As you probably recall, the motto painted on all the rolling stock was “Ferrocarril Panama - El Commercio en Marche” The switching yard just east of Balboa was full of equipment that never moved. In our pidgin Spanish we called it “El Commercio en Oxido”. That seemed much more apt.
Pre-COVID I was getting down there about one night every couple of months and had enough off-time time to rent a car and go sightseeing in my old haunts or just explore the newly built areas of the city. A tremendous amount of course has changed in not quite 40 years. But, as expected, a lot of the old Zonian and military base infrastructure has not been well-maintained and has not aged all that well. Though as you say the railroad seems to be a major exception. As is the functional part of the canal itself.
Then again, it’s important to judge these now private and commercial facilities by Panamanian standards of middle class wealth, not US Government standards. Definitely not falling apart; just that jauntily raucous level of raggedy that characterizes so much of Latin America.
By the time I came back in the late 1980s much of the rolling stock had small trees and grass growing on the roofs. I really wish I had gotten a photo of one of the cars like that with “World Commerce on the Move” on the side.
The best conversion of a base that Panama made was changing the former Fort Clayton into the Ciudad de Saber/City of Knowledge, basically an “industrial park” type development but for international and national non-governmental organizations, scientific and cultural organizations, and tech companies.
I think I’ve still got a few of those around. We used them to write my (now late) uncle in Italy. I don’t know whether the post office still takes them; these days my out-of-country communications are generally by email.
From what I recall of international phone calls in the early 1980’s (that’s when I went to France) and the rough distance between Toronto and Buffalo… yeah, they might have actually saved money. Especially if it was a long letter/phone call.
Back in the late 60’s we had an exchange student from Peru living with us for a few weeks. He asked to send a telegram to tell his parents that he arrived and my father offered to telephone. And the above is exactly what happened. My father had to call the operator, then ask for the international operator. He gave the country and phone number, hung up, and the operator called back in a few minutes and made the connection.
Getting or making a long-distance phone call was expensive and IMPORTANT. If you called someone long-distance and the said “please hold” you would say “no, I’m calling long-distance”. You didn’t want to wait on hold and rack up the $$$. If your parent made an international call it was exciting and was something you told your friends about in school the next day
A few years ago I was on a job site in Tennessee and with a cell phone was speaking to another engineer about the job and he was in a car travelling from Poland to Romania.
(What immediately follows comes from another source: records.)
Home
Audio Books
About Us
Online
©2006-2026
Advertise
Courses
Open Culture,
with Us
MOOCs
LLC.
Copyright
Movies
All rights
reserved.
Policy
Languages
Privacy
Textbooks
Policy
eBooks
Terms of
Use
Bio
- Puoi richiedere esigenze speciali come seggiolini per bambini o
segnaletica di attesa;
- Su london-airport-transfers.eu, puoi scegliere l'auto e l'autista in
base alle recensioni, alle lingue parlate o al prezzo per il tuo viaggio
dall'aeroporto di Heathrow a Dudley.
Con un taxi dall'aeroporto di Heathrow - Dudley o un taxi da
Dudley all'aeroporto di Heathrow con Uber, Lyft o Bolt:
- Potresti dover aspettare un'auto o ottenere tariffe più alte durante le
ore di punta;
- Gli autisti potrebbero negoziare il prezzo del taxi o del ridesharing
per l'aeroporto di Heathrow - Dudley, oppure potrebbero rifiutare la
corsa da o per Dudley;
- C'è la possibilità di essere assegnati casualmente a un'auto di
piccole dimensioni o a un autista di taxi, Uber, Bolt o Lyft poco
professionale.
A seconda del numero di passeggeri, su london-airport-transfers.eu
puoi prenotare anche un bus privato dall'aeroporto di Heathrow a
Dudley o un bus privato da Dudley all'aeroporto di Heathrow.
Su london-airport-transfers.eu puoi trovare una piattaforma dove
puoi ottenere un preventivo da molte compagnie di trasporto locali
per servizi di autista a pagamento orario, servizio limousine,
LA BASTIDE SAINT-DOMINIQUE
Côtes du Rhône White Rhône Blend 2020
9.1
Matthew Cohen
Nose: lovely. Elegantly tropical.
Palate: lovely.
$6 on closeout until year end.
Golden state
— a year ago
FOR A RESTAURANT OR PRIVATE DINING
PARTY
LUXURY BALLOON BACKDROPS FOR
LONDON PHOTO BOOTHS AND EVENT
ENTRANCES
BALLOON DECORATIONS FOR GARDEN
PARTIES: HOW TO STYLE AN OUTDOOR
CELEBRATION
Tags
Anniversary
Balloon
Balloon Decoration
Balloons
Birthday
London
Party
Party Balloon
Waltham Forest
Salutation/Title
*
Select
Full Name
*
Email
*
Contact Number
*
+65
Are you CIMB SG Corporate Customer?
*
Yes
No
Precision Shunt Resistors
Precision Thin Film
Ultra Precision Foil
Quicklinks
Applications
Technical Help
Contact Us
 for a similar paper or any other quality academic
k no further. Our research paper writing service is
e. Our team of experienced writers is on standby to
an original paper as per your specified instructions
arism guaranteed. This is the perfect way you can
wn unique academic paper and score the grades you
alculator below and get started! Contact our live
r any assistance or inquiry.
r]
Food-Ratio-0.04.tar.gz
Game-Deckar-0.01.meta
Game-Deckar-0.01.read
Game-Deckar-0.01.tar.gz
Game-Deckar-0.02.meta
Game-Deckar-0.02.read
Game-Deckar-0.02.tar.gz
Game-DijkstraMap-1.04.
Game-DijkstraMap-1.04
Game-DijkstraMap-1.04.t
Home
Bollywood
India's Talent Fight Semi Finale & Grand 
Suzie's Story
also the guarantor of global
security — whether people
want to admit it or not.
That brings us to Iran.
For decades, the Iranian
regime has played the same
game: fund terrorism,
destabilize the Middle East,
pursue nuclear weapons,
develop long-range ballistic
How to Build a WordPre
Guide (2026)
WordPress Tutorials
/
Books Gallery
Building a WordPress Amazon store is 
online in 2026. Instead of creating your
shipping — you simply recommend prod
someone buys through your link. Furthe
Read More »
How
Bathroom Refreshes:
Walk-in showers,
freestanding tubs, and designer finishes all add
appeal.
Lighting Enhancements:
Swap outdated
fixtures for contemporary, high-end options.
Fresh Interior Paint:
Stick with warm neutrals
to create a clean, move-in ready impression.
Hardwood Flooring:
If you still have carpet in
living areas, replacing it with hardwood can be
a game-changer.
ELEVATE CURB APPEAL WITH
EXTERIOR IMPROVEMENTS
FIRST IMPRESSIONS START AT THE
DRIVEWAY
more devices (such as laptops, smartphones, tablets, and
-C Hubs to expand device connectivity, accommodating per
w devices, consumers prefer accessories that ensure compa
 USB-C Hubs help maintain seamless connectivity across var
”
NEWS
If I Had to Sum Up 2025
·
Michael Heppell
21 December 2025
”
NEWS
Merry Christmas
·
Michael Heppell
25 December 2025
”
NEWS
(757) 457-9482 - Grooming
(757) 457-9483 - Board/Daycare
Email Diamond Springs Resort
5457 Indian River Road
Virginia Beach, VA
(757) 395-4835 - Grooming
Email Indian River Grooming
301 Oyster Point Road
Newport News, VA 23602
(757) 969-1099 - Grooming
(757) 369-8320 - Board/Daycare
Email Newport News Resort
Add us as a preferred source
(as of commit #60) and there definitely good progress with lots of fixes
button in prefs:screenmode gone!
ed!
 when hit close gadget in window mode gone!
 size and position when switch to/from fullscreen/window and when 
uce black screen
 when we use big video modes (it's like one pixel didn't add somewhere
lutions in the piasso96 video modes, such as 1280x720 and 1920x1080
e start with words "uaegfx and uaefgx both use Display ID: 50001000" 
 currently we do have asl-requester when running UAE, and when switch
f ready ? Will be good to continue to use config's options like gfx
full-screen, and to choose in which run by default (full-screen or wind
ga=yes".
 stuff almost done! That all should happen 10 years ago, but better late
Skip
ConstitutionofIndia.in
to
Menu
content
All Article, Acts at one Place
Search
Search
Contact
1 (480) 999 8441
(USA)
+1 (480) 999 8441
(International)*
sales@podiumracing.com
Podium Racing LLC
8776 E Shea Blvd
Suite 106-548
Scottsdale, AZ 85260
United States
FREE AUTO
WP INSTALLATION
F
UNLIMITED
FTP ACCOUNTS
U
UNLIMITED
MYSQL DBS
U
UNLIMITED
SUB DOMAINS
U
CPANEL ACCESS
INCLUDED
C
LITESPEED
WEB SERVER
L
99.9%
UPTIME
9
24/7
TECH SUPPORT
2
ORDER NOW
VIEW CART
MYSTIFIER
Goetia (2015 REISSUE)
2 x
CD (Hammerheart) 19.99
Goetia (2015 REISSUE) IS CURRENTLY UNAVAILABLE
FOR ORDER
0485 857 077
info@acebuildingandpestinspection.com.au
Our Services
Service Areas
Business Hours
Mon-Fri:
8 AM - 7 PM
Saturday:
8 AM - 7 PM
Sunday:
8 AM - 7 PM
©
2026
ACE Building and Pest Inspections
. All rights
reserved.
It was only afterwards that I was gobsmacked about being able to do this.
Sometime during the mid 80’s, I realized that I could call interstate and talk to my brother for the cost of a Big Mac. I wasn’t in Canada in the 1970’s, but I don’t think they could have got much of an international call for $20, let alone $5.
I remember (vaguely) aerograms. Not the same as onionskin (as I understand onionskin anyway) – the texture and “feel” is different. But anyway, nearly tissue-thin paper, pre-printed with all the relevant postal air-mail markings, that you folded up and glued shut with a pre-glued tab. Here’s an image search showing what a bunch looked like:
Note that some of them have the appropriate air-mail stamp pre-printed on them; others you have to buy the stamp separately and stick it on. Any you weren’t allowed to enclose anything in the folded-up envelope. Or maybe you could but you’d have to pay extra for that.
My freshman year of college was at LaCrosse in '82 and we were asked at some point during orientation or during move in if we wanted our room’s phone turned on. You could receive non-collect calls and maybe make local calls if you said no. We said no.
I got quite the concerned call from dad when I sent him a letter letting him know that the EKG and X-Ray charges on the insurance were legit. (It was nothing serious…as far as they could ever figure out)
I have a couple of shoeboxes full of “aerogram” letters that my parents-to-be sent to/from each other and to/from their parents during WW2 when they were based in the UK. (the odd one has a “PASSED BY CENSOR” stamp on it). I’m busy typing them into my computer and learning how people lived in London during WW2. My father actually volunteered as a censor for a few months at his Air Force station.
In the late 80’s, I spent a few days in Tbilisi (then in Soviet Georgia). Our hotel was near the main Post Office. On Friday night, the plaza outsize the PO was full of people, and we could see it was full inside as well. It turns out that this was a big social event for everyone to gather there on Friday nights to chat - and make their long-distance phone calls.
I once had a car that had the ashtray right under the air conditioner vent. If the driver or passenger wasn’t careful about reaching to knock an ash off a cigarette, the ash would get blown into the back seat.
My evil dad had a Cadillac. He and his final wife didn’t smoke, so they took out the lighters. Somehow, foil from LifeSavers candy got into the lighter socket, shorting it out. At first, it just drained the battery, but eventually it blew out the car’s computer twice before the mechanics tracked down the problem.